Mr. Tupman looked round. There was the fat boy, perfectly motionless, with his large circular eyes staring into the arbour, but without the slightest expression on his face that the most expert physiognomist could have referred to astonishment, curiosity, or any other known passion that agitates the human breast. Mr. Tupman gazed on the fat boy, and the fat boy stared at him; and the longer Mr. Tupman observed the utter vacancy of the fat boy's countenance, the more convinced he became that he either did not know, or did not understand, anything that had been going forward. Under this impression, he said with great firmness—

"What do you want here, sir?"

"Supper's ready, sir," was the prompt reply.

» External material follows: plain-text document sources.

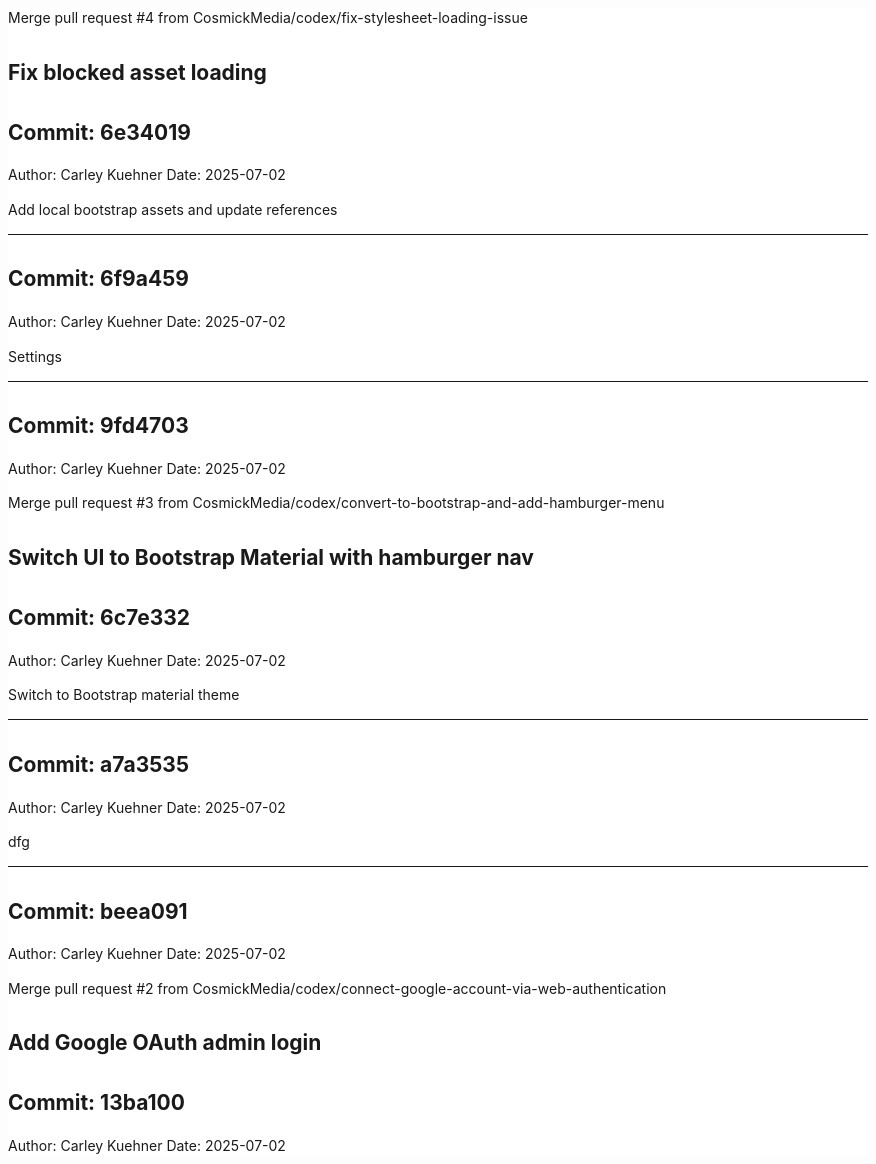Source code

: Merge pull request #4 from CosmickMedia/codex/fix-stylesheet-loading-issue

Fix blocked asset loading
------------------------
## Commit: 6e34019
Author: Carley Kuehner
Date: 2025-07-02

Add local bootstrap assets and update references


------------------------
## Commit: 6f9a459
Author: Carley Kuehner
Date: 2025-07-02

Settings


------------------------
## Commit: 9fd4703
Author: Carley Kuehner
Date: 2025-07-02

Merge pull request #3 from CosmickMedia/codex/convert-to-bootstrap-and-add-hamburger-menu

Switch UI to Bootstrap Material with hamburger nav
------------------------
## Commit: 6c7e332
Author: Carley Kuehner
Date: 2025-07-02

Switch to Bootstrap material theme


------------------------
## Commit: a7a3535
Author: Carley Kuehner
Date: 2025-07-02

dfg


------------------------
## Commit: beea091
Author: Carley Kuehner
Date: 2025-07-02

Merge pull request #2 from CosmickMedia/codex/connect-google-account-via-web-authentication

Add Google OAuth admin login
------------------------
## Commit: 13ba100
Author: Carley Kuehner
Date: 2025-07-02
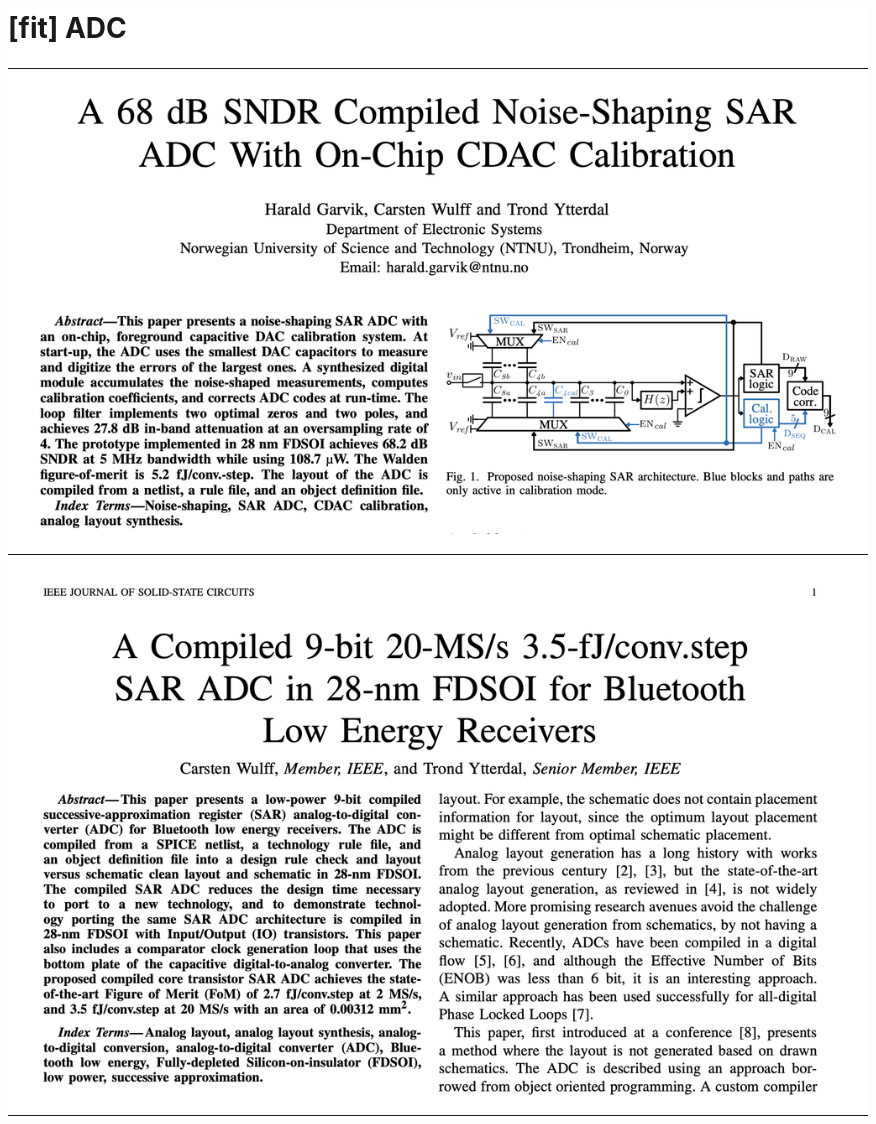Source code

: 
# [fit] ADC

---

![fit](../media/garvik.png)

---

![fit](../media/wulff.png)

---

[^1]: "A 0.5V BLE Transceiver with a 1.9mW RX Achieving -96.4dBm Sensitivity and 4.1dB Adjacent Channel Rejection at 1MHz Offset in 22nm FDSOI", M. Tamura, Sony Semiconductor Solutions, Atsugi, Japan, 30.5, ISSCC 2020
[^2]: "A 370μW 5.5dB-NF BLE/BT5.0/IEEE 802.15.4-Compliant Receiver with >63dB Adjacent Channel Rejection at >2 Channels Offset in 22nm FDSOI", B. J. Thijssen, University of Twente, Enschede, The Netherlands
[^3]: "A 68 dB SNDR Compiled Noise-Shaping SAR ADC With On-Chip CDAC Calibration", H. Garvik, C. Wulff, T. Ytterdal
[^4]: "A Compiled 9-bit 20-MS/s 3.5-fJ/conv.step SAR ADC in 28-nm FDSOI for Bluetooth Low Energy Recievers", C. Wulff, T. Ytterdal
[^5]: Cole Nielsen, https://github.com/nielscol/thesis_presentations
[^6]: "Python Framework for Design and Simulation of Integer-N ADPLLs", Cole Nielsen, https://github.com/nielscol/tfe4580-report/blob/master/report.pdf
[^7]: Design of CMOS Phase-Locked Loops, Behzad Razavi, University of California, Los Angeles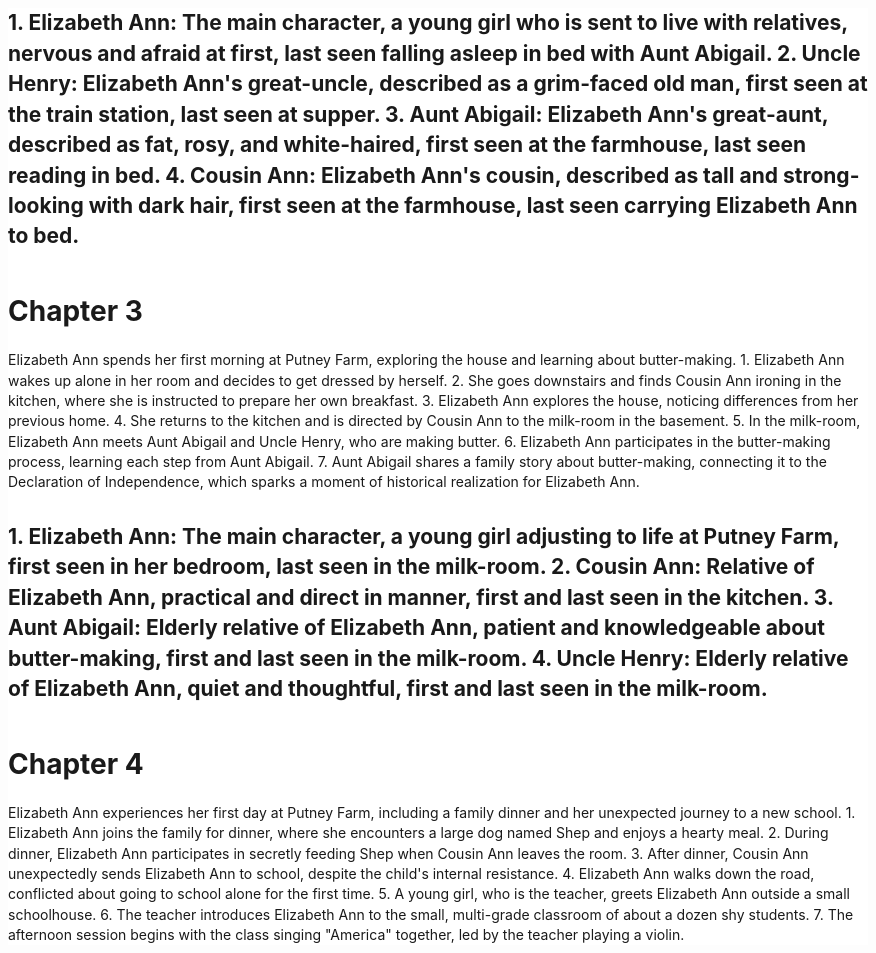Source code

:<characters>1. Elizabeth Ann: The main character, a young girl who is sent to live with relatives, nervous and afraid at first, last seen falling asleep in bed with Aunt Abigail.
2. Uncle Henry: Elizabeth Ann's great-uncle, described as a grim-faced old man, first seen at the train station, last seen at supper.
3. Aunt Abigail: Elizabeth Ann's great-aunt, described as fat, rosy, and white-haired, first seen at the farmhouse, last seen reading in bed.
4. Cousin Ann: Elizabeth Ann's cousin, described as tall and strong-looking with dark hair, first seen at the farmhouse, last seen carrying Elizabeth Ann to bed.</characters>
----------------
# Chapter 3
<synopsis>
Elizabeth Ann spends her first morning at Putney Farm, exploring the house and learning about butter-making.
</synopsis>

<events>
1. Elizabeth Ann wakes up alone in her room and decides to get dressed by herself.
2. She goes downstairs and finds Cousin Ann ironing in the kitchen, where she is instructed to prepare her own breakfast.
3. Elizabeth Ann explores the house, noticing differences from her previous home.
4. She returns to the kitchen and is directed by Cousin Ann to the milk-room in the basement.
5. In the milk-room, Elizabeth Ann meets Aunt Abigail and Uncle Henry, who are making butter.
6. Elizabeth Ann participates in the butter-making process, learning each step from Aunt Abigail.
7. Aunt Abigail shares a family story about butter-making, connecting it to the Declaration of Independence, which sparks a moment of historical realization for Elizabeth Ann.
</events>

<characters>1. Elizabeth Ann: The main character, a young girl adjusting to life at Putney Farm, first seen in her bedroom, last seen in the milk-room.
2. Cousin Ann: Relative of Elizabeth Ann, practical and direct in manner, first and last seen in the kitchen.
3. Aunt Abigail: Elderly relative of Elizabeth Ann, patient and knowledgeable about butter-making, first and last seen in the milk-room.
4. Uncle Henry: Elderly relative of Elizabeth Ann, quiet and thoughtful, first and last seen in the milk-room.</characters>
----------------
# Chapter 4
<synopsis>
Elizabeth Ann experiences her first day at Putney Farm, including a family dinner and her unexpected journey to a new school.
</synopsis>

<events>
1. Elizabeth Ann joins the family for dinner, where she encounters a large dog named Shep and enjoys a hearty meal.
2. During dinner, Elizabeth Ann participates in secretly feeding Shep when Cousin Ann leaves the room.
3. After dinner, Cousin Ann unexpectedly sends Elizabeth Ann to school, despite the child's internal resistance.
4. Elizabeth Ann walks down the road, conflicted about going to school alone for the first time.
5. A young girl, who is the teacher, greets Elizabeth Ann outside a small schoolhouse.
6. The teacher introduces Elizabeth Ann to the small, multi-grade classroom of about a dozen shy students.
7. The afternoon session begins with the class singing "America" together, led by the teacher playing a violin.
</events>
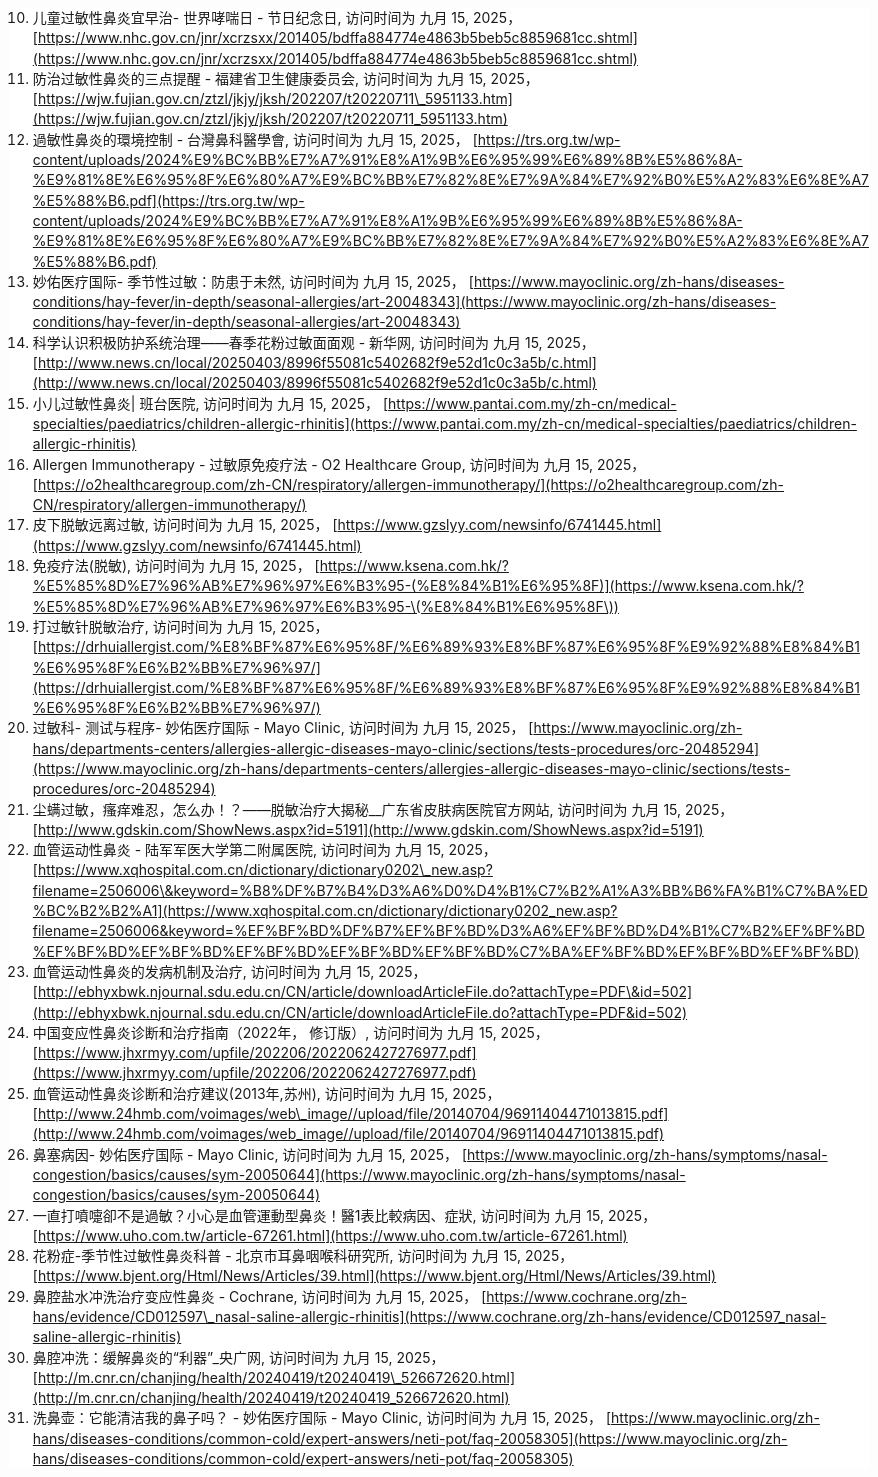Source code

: 10. 儿童过敏性鼻炎宜早治- 世界哮喘日 \- 节日纪念日, 访问时间为 九月 15, 2025， [https://www.nhc.gov.cn/jnr/xcrzsxx/201405/bdffa884774e4863b5beb5c8859681cc.shtml](https://www.nhc.gov.cn/jnr/xcrzsxx/201405/bdffa884774e4863b5beb5c8859681cc.shtml)  
11. 防治过敏性鼻炎的三点提醒 \- 福建省卫生健康委员会, 访问时间为 九月 15, 2025， [https://wjw.fujian.gov.cn/ztzl/jkjy/jksh/202207/t20220711\_5951133.htm](https://wjw.fujian.gov.cn/ztzl/jkjy/jksh/202207/t20220711_5951133.htm)  
12. 過敏性鼻炎的環境控制 \- 台灣鼻科醫學會, 访问时间为 九月 15, 2025， [https://trs.org.tw/wp-content/uploads/2024%E9%BC%BB%E7%A7%91%E8%A1%9B%E6%95%99%E6%89%8B%E5%86%8A-%E9%81%8E%E6%95%8F%E6%80%A7%E9%BC%BB%E7%82%8E%E7%9A%84%E7%92%B0%E5%A2%83%E6%8E%A7%E5%88%B6.pdf](https://trs.org.tw/wp-content/uploads/2024%E9%BC%BB%E7%A7%91%E8%A1%9B%E6%95%99%E6%89%8B%E5%86%8A-%E9%81%8E%E6%95%8F%E6%80%A7%E9%BC%BB%E7%82%8E%E7%9A%84%E7%92%B0%E5%A2%83%E6%8E%A7%E5%88%B6.pdf)  
13. 妙佑医疗国际- 季节性过敏：防患于未然, 访问时间为 九月 15, 2025， [https://www.mayoclinic.org/zh-hans/diseases-conditions/hay-fever/in-depth/seasonal-allergies/art-20048343](https://www.mayoclinic.org/zh-hans/diseases-conditions/hay-fever/in-depth/seasonal-allergies/art-20048343)  
14. 科学认识积极防护系统治理——春季花粉过敏面面观 \- 新华网, 访问时间为 九月 15, 2025， [http://www.news.cn/local/20250403/8996f55081c5402682f9e52d1c0c3a5b/c.html](http://www.news.cn/local/20250403/8996f55081c5402682f9e52d1c0c3a5b/c.html)  
15. 小儿过敏性鼻炎| 班台医院, 访问时间为 九月 15, 2025， [https://www.pantai.com.my/zh-cn/medical-specialties/paediatrics/children-allergic-rhinitis](https://www.pantai.com.my/zh-cn/medical-specialties/paediatrics/children-allergic-rhinitis)  
16. Allergen Immunotherapy \- 过敏原免疫疗法 \- O2 Healthcare Group, 访问时间为 九月 15, 2025， [https://o2healthcaregroup.com/zh-CN/respiratory/allergen-immunotherapy/](https://o2healthcaregroup.com/zh-CN/respiratory/allergen-immunotherapy/)  
17. 皮下脱敏远离过敏, 访问时间为 九月 15, 2025， [https://www.gzslyy.com/newsinfo/6741445.html](https://www.gzslyy.com/newsinfo/6741445.html)  
18. 免疫疗法(脱敏), 访问时间为 九月 15, 2025， [https://www.ksena.com.hk/?%E5%85%8D%E7%96%AB%E7%96%97%E6%B3%95-(%E8%84%B1%E6%95%8F)](https://www.ksena.com.hk/?%E5%85%8D%E7%96%AB%E7%96%97%E6%B3%95-\(%E8%84%B1%E6%95%8F\))  
19. 打过敏针脱敏治疗, 访问时间为 九月 15, 2025， [https://drhuiallergist.com/%E8%BF%87%E6%95%8F/%E6%89%93%E8%BF%87%E6%95%8F%E9%92%88%E8%84%B1%E6%95%8F%E6%B2%BB%E7%96%97/](https://drhuiallergist.com/%E8%BF%87%E6%95%8F/%E6%89%93%E8%BF%87%E6%95%8F%E9%92%88%E8%84%B1%E6%95%8F%E6%B2%BB%E7%96%97/)  
20. 过敏科- 测试与程序- 妙佑医疗国际 \- Mayo Clinic, 访问时间为 九月 15, 2025， [https://www.mayoclinic.org/zh-hans/departments-centers/allergies-allergic-diseases-mayo-clinic/sections/tests-procedures/orc-20485294](https://www.mayoclinic.org/zh-hans/departments-centers/allergies-allergic-diseases-mayo-clinic/sections/tests-procedures/orc-20485294)  
21. 尘螨过敏，瘙痒难忍，怎么办！？——脱敏治疗大揭秘\_\_广东省皮肤病医院官方网站, 访问时间为 九月 15, 2025， [http://www.gdskin.com/ShowNews.aspx?id=5191](http://www.gdskin.com/ShowNews.aspx?id=5191)  
22. 血管运动性鼻炎 \- 陆军军医大学第二附属医院, 访问时间为 九月 15, 2025， [https://www.xqhospital.com.cn/dictionary/dictionary0202\_new.asp?filename=2506006\&keyword=%B8%DF%B7%B4%D3%A6%D0%D4%B1%C7%B2%A1%A3%BB%B6%FA%B1%C7%BA%ED%BC%B2%B2%A1](https://www.xqhospital.com.cn/dictionary/dictionary0202_new.asp?filename=2506006&keyword=%EF%BF%BD%DF%B7%EF%BF%BD%D3%A6%EF%BF%BD%D4%B1%C7%B2%EF%BF%BD%EF%BF%BD%EF%BF%BD%EF%BF%BD%EF%BF%BD%EF%BF%BD%C7%BA%EF%BF%BD%EF%BF%BD%EF%BF%BD)  
23. 血管运动性鼻炎的发病机制及治疗, 访问时间为 九月 15, 2025， [http://ebhyxbwk.njournal.sdu.edu.cn/CN/article/downloadArticleFile.do?attachType=PDF\&id=502](http://ebhyxbwk.njournal.sdu.edu.cn/CN/article/downloadArticleFile.do?attachType=PDF&id=502)  
24. 中国变应性鼻炎诊断和治疗指南（2022年， 修订版）, 访问时间为 九月 15, 2025， [https://www.jhxrmyy.com/upfile/202206/2022062427276977.pdf](https://www.jhxrmyy.com/upfile/202206/2022062427276977.pdf)  
25. 血管运动性鼻炎诊断和治疗建议(2013年,苏州), 访问时间为 九月 15, 2025， [http://www.24hmb.com/voimages/web\_image//upload/file/20140704/96911404471013815.pdf](http://www.24hmb.com/voimages/web_image//upload/file/20140704/96911404471013815.pdf)  
26. 鼻塞病因- 妙佑医疗国际 \- Mayo Clinic, 访问时间为 九月 15, 2025， [https://www.mayoclinic.org/zh-hans/symptoms/nasal-congestion/basics/causes/sym-20050644](https://www.mayoclinic.org/zh-hans/symptoms/nasal-congestion/basics/causes/sym-20050644)  
27. 一直打噴嚏卻不是過敏？小心是血管運動型鼻炎！醫1表比較病因、症狀, 访问时间为 九月 15, 2025， [https://www.uho.com.tw/article-67261.html](https://www.uho.com.tw/article-67261.html)  
28. 花粉症-季节性过敏性鼻炎科普 \- 北京市耳鼻咽喉科研究所, 访问时间为 九月 15, 2025， [https://www.bjent.org/Html/News/Articles/39.html](https://www.bjent.org/Html/News/Articles/39.html)  
29. 鼻腔盐水冲洗治疗变应性鼻炎 \- Cochrane, 访问时间为 九月 15, 2025， [https://www.cochrane.org/zh-hans/evidence/CD012597\_nasal-saline-allergic-rhinitis](https://www.cochrane.org/zh-hans/evidence/CD012597_nasal-saline-allergic-rhinitis)  
30. 鼻腔冲洗：缓解鼻炎的“利器”\_央广网, 访问时间为 九月 15, 2025， [http://m.cnr.cn/chanjing/health/20240419/t20240419\_526672620.html](http://m.cnr.cn/chanjing/health/20240419/t20240419_526672620.html)  
31. 洗鼻壶：它能清洁我的鼻子吗？ \- 妙佑医疗国际 \- Mayo Clinic, 访问时间为 九月 15, 2025， [https://www.mayoclinic.org/zh-hans/diseases-conditions/common-cold/expert-answers/neti-pot/faq-20058305](https://www.mayoclinic.org/zh-hans/diseases-conditions/common-cold/expert-answers/neti-pot/faq-20058305)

"Have you just come here, sir?" inquired Mr. Tupman, with a piercing look.

"Just," replied the fat boy.

Mr. Tupman looked at him very hard again; but there was not a wink in his eye, or a curve in his face.

Mr. Tupman took the arm of the spinster aunt, and walked towards the house; the fat boy followed behind.

"He knows nothing of what has happened," he whispered.

"Nothing," said the spinster aunt.

There was a sound behind them, as of an imperfectly suppressed chuckle. Mr. Tupman turned sharply round. No; it could not have been the fat boy; there was not a gleam of mirth, or anything but feeding in his whole visage.

"He must have been fast asleep," whispered Mr. Tupman.

"I have not the least doubt of it," replied the spinster aunt.